Möglicherweise stellte sie Christen Raum für Gottesdienste
Um das Jahr 430 begann Papst Coelestin I. auf dem Aventin mit dem Bau der heutigen Basilika; sie wurde unter seinem Nachfolger Sixtus III. fertiggestellt. Bereits seit dem fünften Jahrhundert trägt sie den Namen „Titulus Sabinae“. Grabungen unter der Kirche im 19. und 20. Jahrhundert förderten die Überreste eines vornehmen Wohnhauses zutage, das eventuell vor der Errichtung der Basilika als Hauskirche gedient hatte.
Möglicherweise war – wie bei vielen frühchristlichen Kirchen in Rom – Sabina die Besitzerin des Hauses, die in einer Zeit, als es wegen der Verfolgungen noch keine Kirchenbauten gab, den Christen einen Raum für die Gottesdienste zur Verfügung stellte. Somit gehörte Sabina sicher der christlichen Gemeinde im Rom des zweiten Jahrhunderts an. Nachdem die Kirche errichtet worden war, verfasste man ihre oben erwähnte Lebensbeschreibung. Was an ihr historisch ist und welche Teile vielleicht legendär sind, lässt sich heute nicht mehr beurteilen. Ebenfalls im sechsten Jahrhundert entstand ihre erste bildliche Darstellung, im berühmten Mosaik der Jungfrauen und Märtyrerinnen in der Kirche „Sant’Apollinare Nuovo“ in Ravenna, unter denen Sabina namentlich erwähnt und mit den Attributen Krone, Palme und Buch dargestellt wird.

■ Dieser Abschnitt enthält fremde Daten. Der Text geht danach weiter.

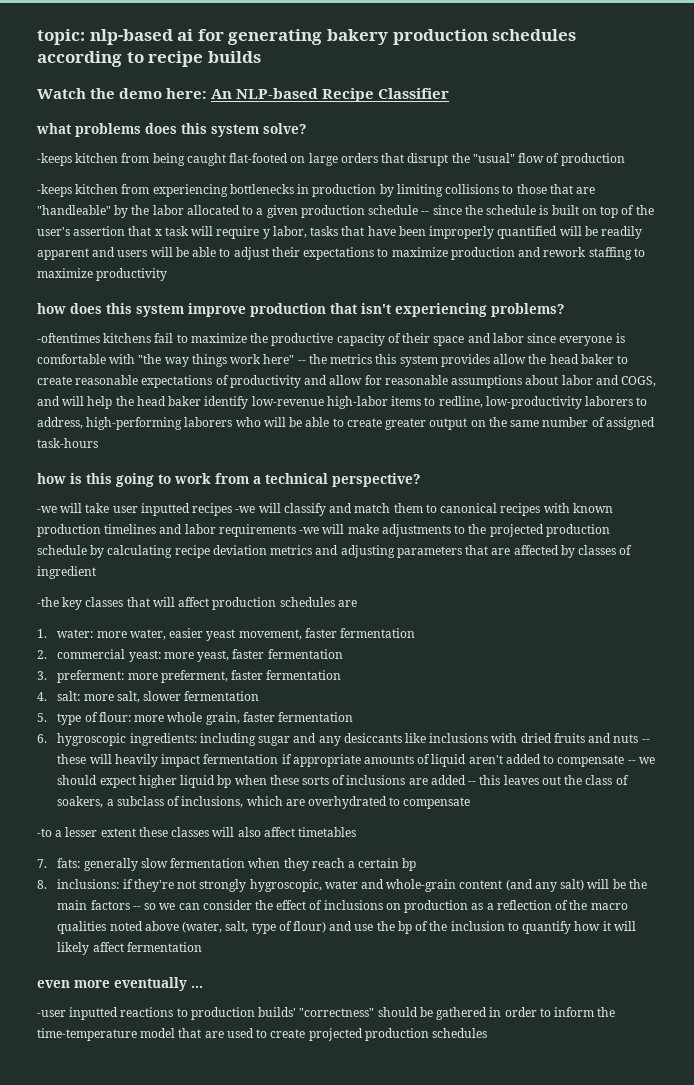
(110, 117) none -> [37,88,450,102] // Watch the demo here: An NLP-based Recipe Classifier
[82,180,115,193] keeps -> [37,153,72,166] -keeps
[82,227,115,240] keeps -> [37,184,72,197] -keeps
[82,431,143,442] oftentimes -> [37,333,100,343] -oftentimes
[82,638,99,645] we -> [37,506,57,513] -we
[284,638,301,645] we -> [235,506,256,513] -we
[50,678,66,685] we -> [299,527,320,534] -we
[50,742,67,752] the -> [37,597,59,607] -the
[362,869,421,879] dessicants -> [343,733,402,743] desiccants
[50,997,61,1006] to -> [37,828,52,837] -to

Der berühmte Orangenbaum, den Dominikus in „Santa Sabina“ pflanzte, kann von der Öffentlichkeit nur durch ein rundes Loch in der Mauer des Portikus der Kirche bewundert werden. Zahlreiche Ableger von ihm stehen im Orangenhain neben der Kirche, von wo aus man vom Aventin hinunter einen wunderbaren Panoramablick über die Ewige Stadt genießt.